According to DBS, the larger OUE Commercial REIT will place it on the radar of wider pool of institutional investors and potentially result in greater broker coverage. The enlarged OUE Commercial REIT will also be able to take on larger scale opportunities. However, it may require some equity raising given its already high gearing ratio of 40 percent.

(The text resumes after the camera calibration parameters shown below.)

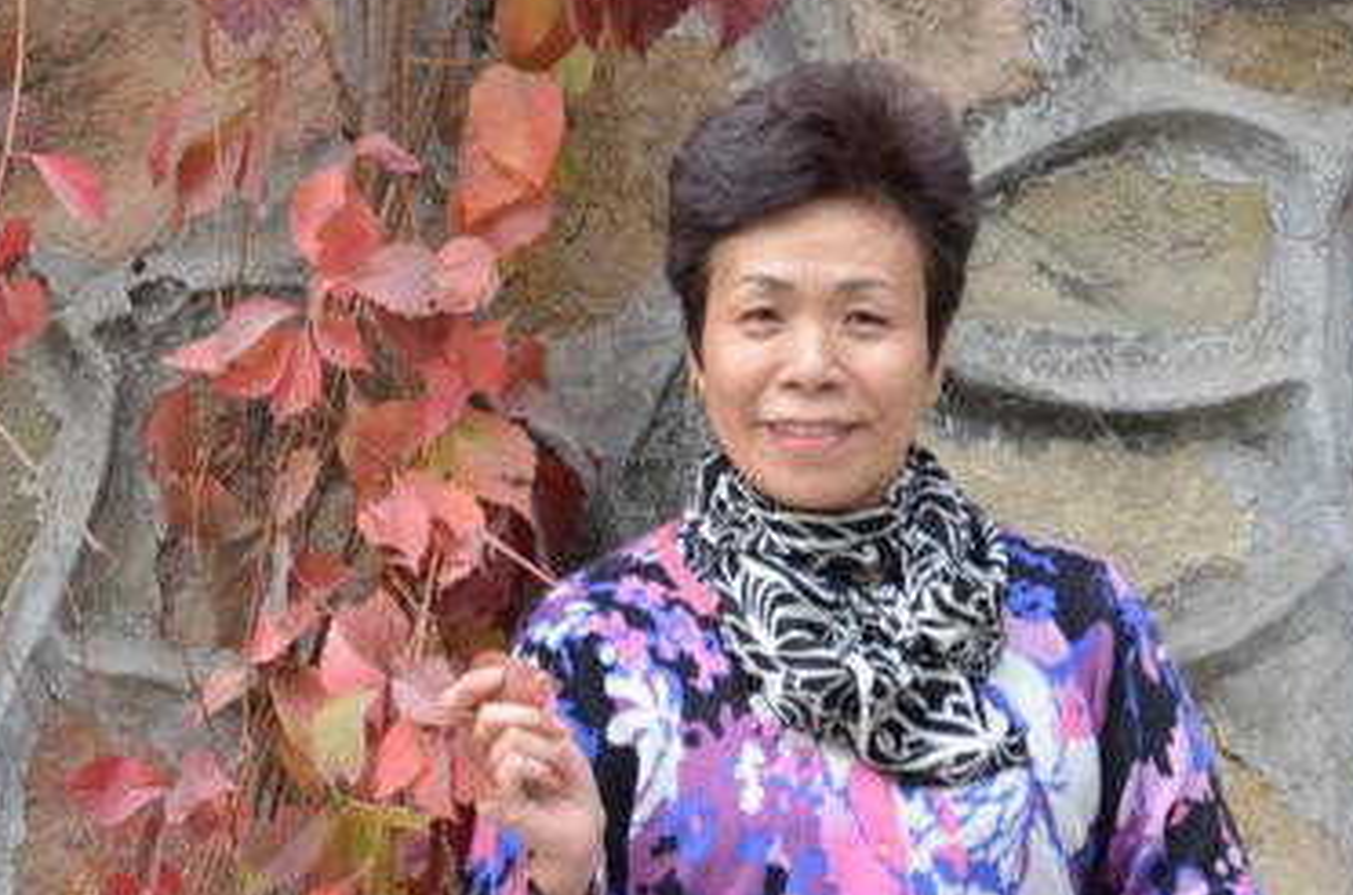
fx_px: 8054
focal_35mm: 215
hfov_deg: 9.6
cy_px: 464
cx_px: 738
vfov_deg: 6.4
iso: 320
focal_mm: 85
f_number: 5.6
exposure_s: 1/25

That said, if the manager delivers on its growth strategies and OUE Commercial REIT gains inclusion to various indexes, a virtuous positive cycle could result in a lower cost of capital over time. At the current share price of $0.530, OUE Commercial REIT has an indicative yield of 6.2 percent.
Netlink NBN Trust
Netlink Trust is amongst DBS’ top pick in the dividend category for its attractive yield. Compared to the large-cap industrial S-REITs, Netlink Trust stands out for its FY20F yield of around 5.7 percent. DBS believes that Netlink Trust is currently undervalued given that its distribution is largely independent of the economic cycle, its low gearing ratio to fund future growth and its longer asset life compared to the S-REITs.

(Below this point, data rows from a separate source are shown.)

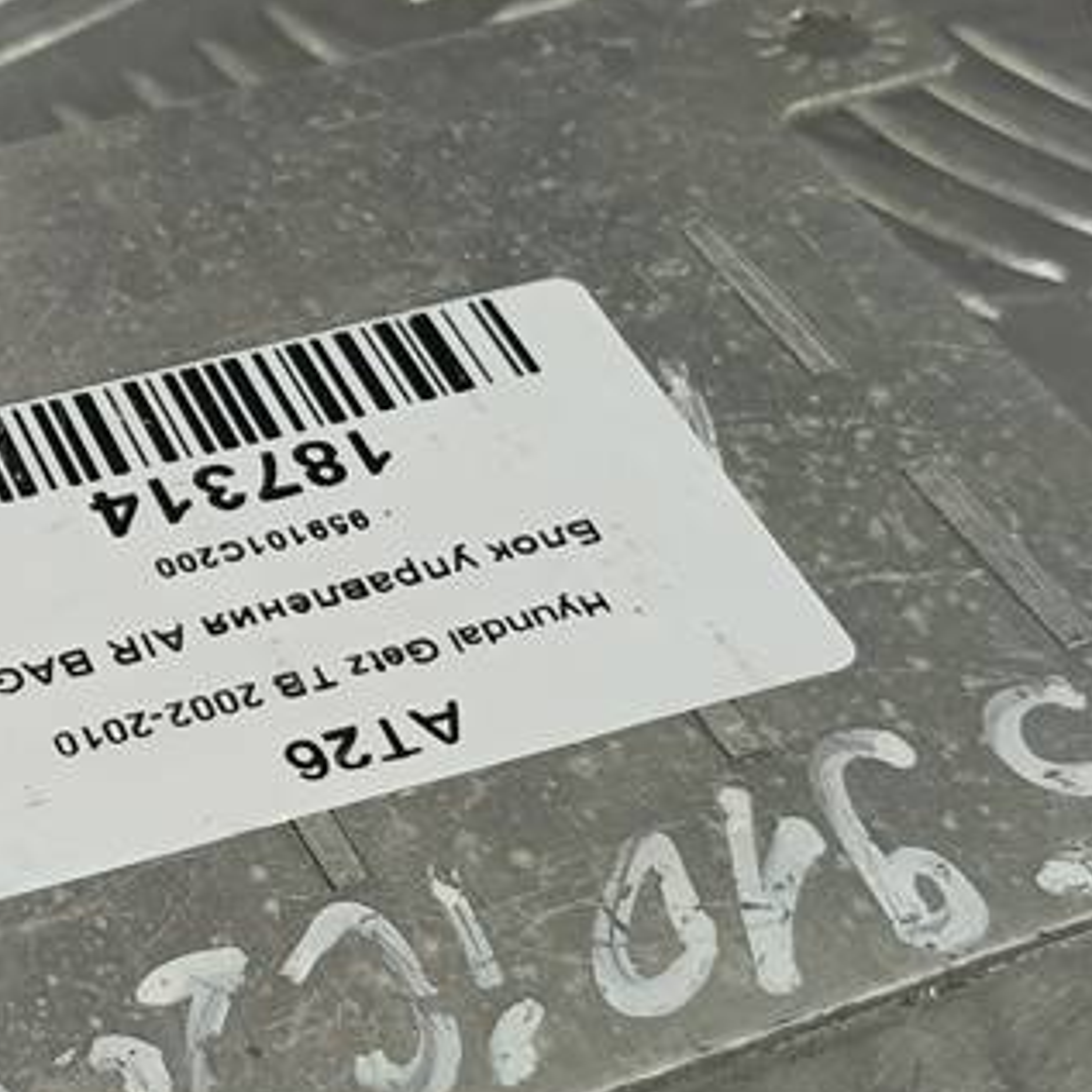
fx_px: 2748
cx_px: 217
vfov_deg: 22.4
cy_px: 699
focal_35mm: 77
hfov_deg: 22.2
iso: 88
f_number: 1.6
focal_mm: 4.11
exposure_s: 1/50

As interest rates outlook remains flattish and the market continues to search for high yields, DBS thinks that Netlink Trust will shine into prominence. DBS notes that rising cost of capital will help Netlink Trust bring about higher regulated returns and translate into higher distributions for unitholders. Moving forward, if Netlink Trust uses its debt headroom to invest in Smart Nation initiatives, it could catalyse the share price of Netlink Trust in the near future.